The Hemp Cautionary Tale

Before medical cannabis, hemp was supposed to be the crop that saved Kentucky tobacco country. After the 2014 Farm Bill authorized state pilot programs, Kentucky was one of the first states to embrace hemp cultivation. Commissioner of Agriculture Ryan Quarles promoted hemp as a new cash crop for struggling rural communities.

The initial enthusiasm was enormous. Thousands of acres went into hemp production. Processing facilities opened. The phrase "hemp is the new tobacco" became a mantra in agricultural circles. Then the market crashed.

Between 2019 and 2021, the hemp market collapsed. Overproduction, inadequate processing infrastructure, quality control problems, and a flooded CBD market drove prices below the cost of production. Many farmers lost their investments. Even Kentucky's Agriculture Commissioner Jonathan Shell was not immune — he lost money when a hemp company he was involved with went bankrupt.

There was a lot of optimism that it was gonna replace tobacco, and it just never panned out.

Kentucky Agriculture Commissioner Jonathan Shell

The hemp crash offers a critical cautionary tale for medical cannabis. The assumption that a new crop will simply replace tobacco's economic role ignores the complexity of building supply chains, processing capacity, market demand, and regulatory frameworks from scratch.

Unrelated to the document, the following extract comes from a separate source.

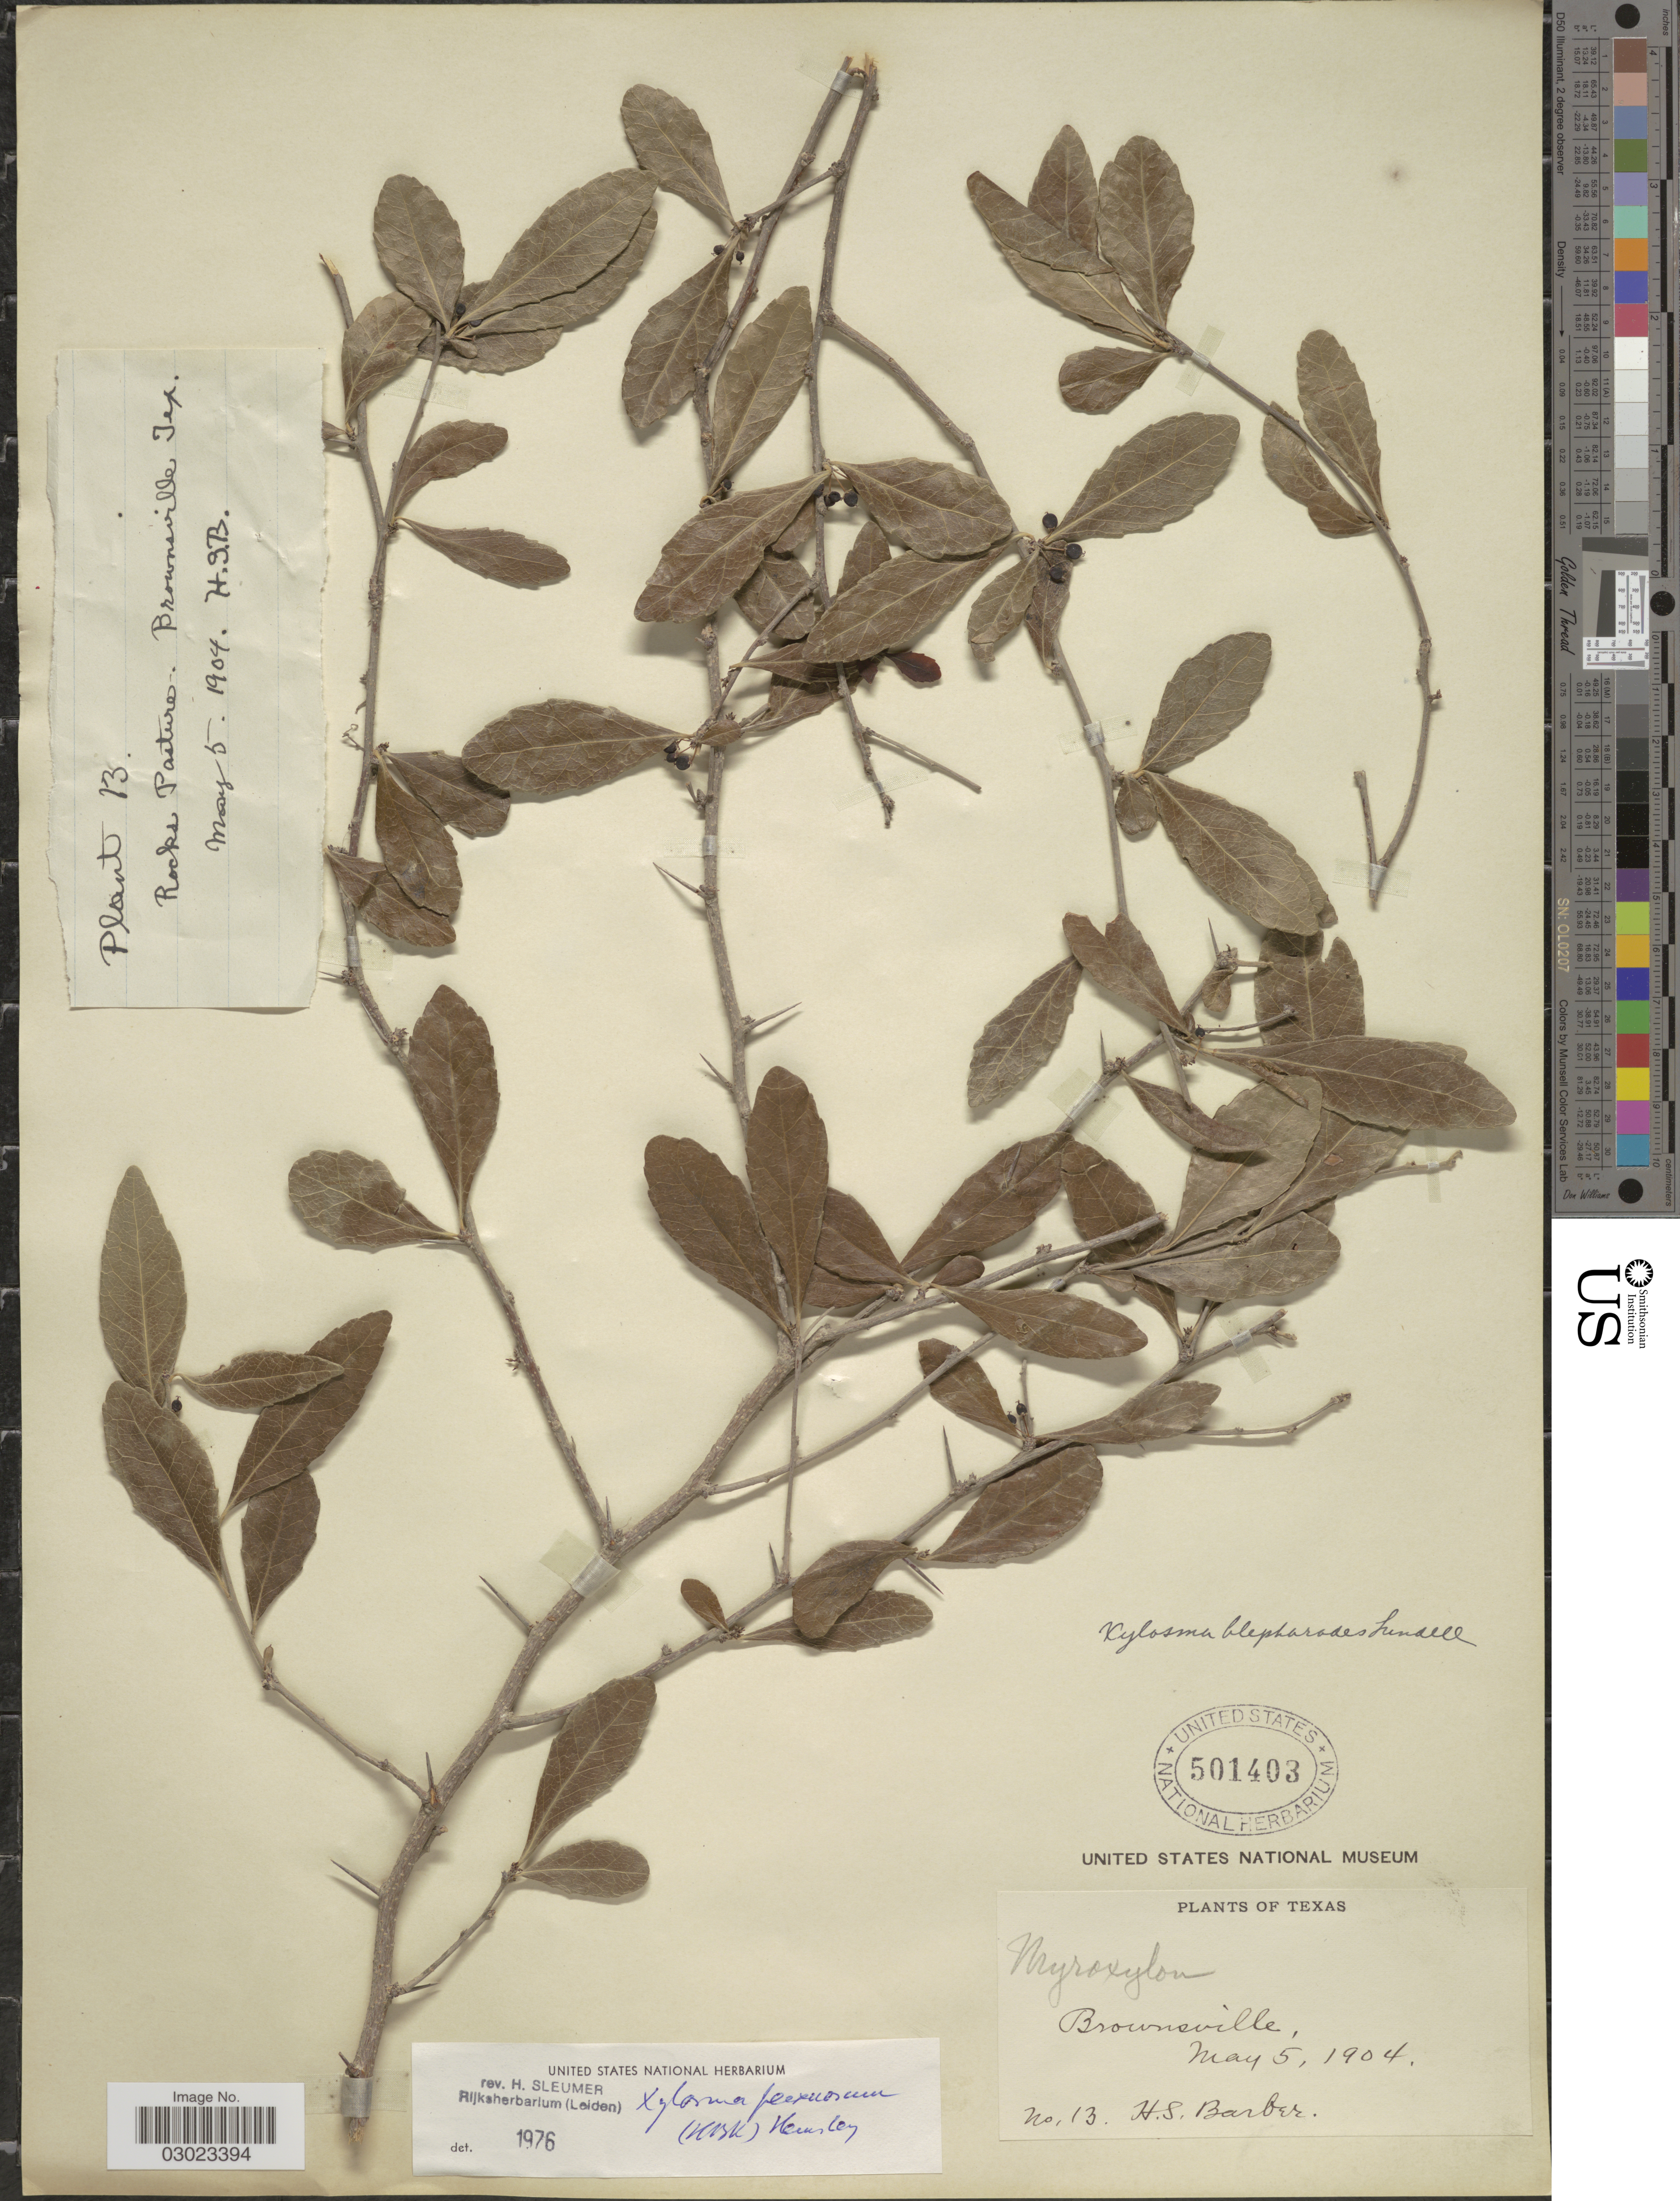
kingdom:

Medical Cannabis: The Next Chapter

Kentucky's medical cannabis program now adds another potential opportunity for former tobacco farmers. The state has awarded 16 cultivator licenses under the program, though the scale of medical cultivation is far smaller than the tobacco industry it might partially replace.

The constraints are significant. Unlike tobacco, which any farmer could grow, cannabis cultivation requires a state license, substantial capital investment, security infrastructure, and compliance with detailed regulatory requirements. The democratized, small-farm model that characterized Kentucky tobacco does not translate directly to a heavily regulated medical cannabis market.

Still, the fundamental agricultural advantages remain. Kentucky's climate, soil quality, farming expertise, and existing infrastructure give the Commonwealth a genuine edge in cannabis cultivation. The question is whether the regulatory and market structures will allow that advantage to benefit the rural communities that need it most — or whether the transition from tobacco to cannabis will primarily enrich well-capitalized operators from outside the state.

The Broader Picture

Kentucky's tobacco-to-cannabis transition mirrors a larger American story about agricultural disruption and adaptation. The Commonwealth's farmers have the skills, the land, and the infrastructure. What they need — and what the hemp crash demonstrated they cannot take for granted — is stable market demand, adequate processing capacity, and a regulatory environment that allows small operators to compete.

The 136,000 tobacco farms of the 1950s are gone and will not return. Whether hemp and cannabis can fill even a fraction of that economic void depends on decisions being made now — in Frankfort, in licensing boards, and on the farms where Kentucky families are deciding what to plant next.